Annotations are more immediately useful for anyone editing documents in Codex. The feature lets you highlight a specific region — a block of cells in a spreadsheet, a slide element, a section of a document — and prompt Codex to change only that region. Before this, asking AI to update one chart in a financial model might regenerate the entire file, breaking formulas and custom formatting in the process. Annotations fix that by isolating execution within user-defined boundaries. The June 2 update expanded Annotations beyond code and Markdown to documents, spreadsheets, slides, and images.

The six role-specific plugins are the most explicit signal of OpenAI’s direction. Data Analytics connects Snowflake, Databricks, Hex, and Tableau. Creative Production connects Figma, Canva, Shutterstock, and Picsart. Sales connects Salesforce, HubSpot, Outreach, and Slack. Product Design, Public Equity Investing, and Investment Banking round out the set, together touching 62 applications and 110 specialized skills. More are coming: Corporate Finance, Private Equity, Marketing Strategy, and Legal are in development.

Related: Claude Code Dynamic Workflows: Parallel Agents, Real Cost Math

One Platform vs. Two Products

The strategic contrast with Anthropic is worth noting. Anthropic split its offering into two distinct products: Claude Code for developers, Claude Co-work for non-technical users. Two interfaces, two audiences, each optimized separately. OpenAI is betting on one interface for everyone — the same Codex thread that runs your async coding task also handles an analyst’s Snowflake query or a banker’s pitch deck. Neither approach is obviously correct.

On pure coding benchmarks, Claude Code still leads: Claude Opus 4.8 scores 88.6% on SWE-bench Verified. Codex with GPT-5.5 scores 82.7% on Terminal-Bench. Different benchmarks, different measurement methodologies — but the gap reflects a real difference in how each company is prioritizing developer-focused performance. If Codex’s roadmap is increasingly pulled toward knowledge worker use cases, that gap may widen. If OpenAI’s one-platform bet enables network effects between developer and non-developer usage, it may not matter.

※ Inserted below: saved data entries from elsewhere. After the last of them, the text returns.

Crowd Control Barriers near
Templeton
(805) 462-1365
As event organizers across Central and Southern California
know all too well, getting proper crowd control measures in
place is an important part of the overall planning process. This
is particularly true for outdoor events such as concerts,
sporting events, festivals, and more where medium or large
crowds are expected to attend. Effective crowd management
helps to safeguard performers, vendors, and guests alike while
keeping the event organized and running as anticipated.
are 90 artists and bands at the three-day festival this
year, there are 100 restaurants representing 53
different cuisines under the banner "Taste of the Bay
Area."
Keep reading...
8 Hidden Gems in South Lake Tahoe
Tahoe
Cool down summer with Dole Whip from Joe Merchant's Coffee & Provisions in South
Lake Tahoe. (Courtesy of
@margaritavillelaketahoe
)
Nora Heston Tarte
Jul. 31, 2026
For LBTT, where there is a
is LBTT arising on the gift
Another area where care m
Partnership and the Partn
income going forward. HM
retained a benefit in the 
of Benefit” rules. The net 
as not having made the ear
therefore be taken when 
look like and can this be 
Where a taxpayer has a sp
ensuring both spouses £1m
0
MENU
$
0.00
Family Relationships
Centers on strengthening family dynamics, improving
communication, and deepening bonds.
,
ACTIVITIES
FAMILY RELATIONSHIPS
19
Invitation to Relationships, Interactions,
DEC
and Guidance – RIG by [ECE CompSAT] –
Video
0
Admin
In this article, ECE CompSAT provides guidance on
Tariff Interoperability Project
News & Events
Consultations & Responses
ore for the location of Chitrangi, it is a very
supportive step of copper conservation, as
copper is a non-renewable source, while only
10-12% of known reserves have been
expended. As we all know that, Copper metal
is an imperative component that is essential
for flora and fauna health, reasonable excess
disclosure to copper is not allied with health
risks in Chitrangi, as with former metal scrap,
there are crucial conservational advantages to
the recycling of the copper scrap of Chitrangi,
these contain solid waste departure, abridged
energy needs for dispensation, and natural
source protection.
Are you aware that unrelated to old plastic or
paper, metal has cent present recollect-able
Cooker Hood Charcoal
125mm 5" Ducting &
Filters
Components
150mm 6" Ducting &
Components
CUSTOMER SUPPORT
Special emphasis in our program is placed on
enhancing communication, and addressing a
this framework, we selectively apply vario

What Developers Should Do Now

For developers evaluating Codex as a coding tool, nothing changed on June 2. As TechCrunch noted, Codex remains strong for async local repository workflows, and the Sites feature has genuine utility for rapidly deploying internal tools without a deployment pipeline. The question is whether OpenAI’s strategic pivot will affect future development priorities for developer-facing features. That is a watch-and-evaluate situation, not a reason to switch tools today.

For developers building tools and integrations, the plugin ecosystem is a real opportunity. Codex has 5 million weekly users. Getting a tool listed as a Codex integration exposes it to that audience, particularly within specific verticals. OpenAI is planning to expand the plugin set and the developer SDK for building custom plugins. If you build in finance, sales, analytics, or design, that is a distribution channel worth considering.

Key Takeaways

  • OpenAI Codex reached 5 million weekly users on June 2; non-developers are 20% of that base and growing 3x faster than developers.
  • Sites deploys AI-generated web apps with persistent state — useful for internal tools; available in ChatGPT Business preview now, opt-in for Enterprise.
  • Annotations finally make AI document editing predictable: changes stay scoped to what you selected, leaving surrounding formulas and formatting intact.
  • OpenAI’s one-platform strategy (developer and non-developer in one interface) differs from Anthropic’s two-product split — both are live bets on different architectures.
  • The plugin ecosystem is a developer distribution opportunity: 62 apps today, with Corporate Finance, Legal, and others in development.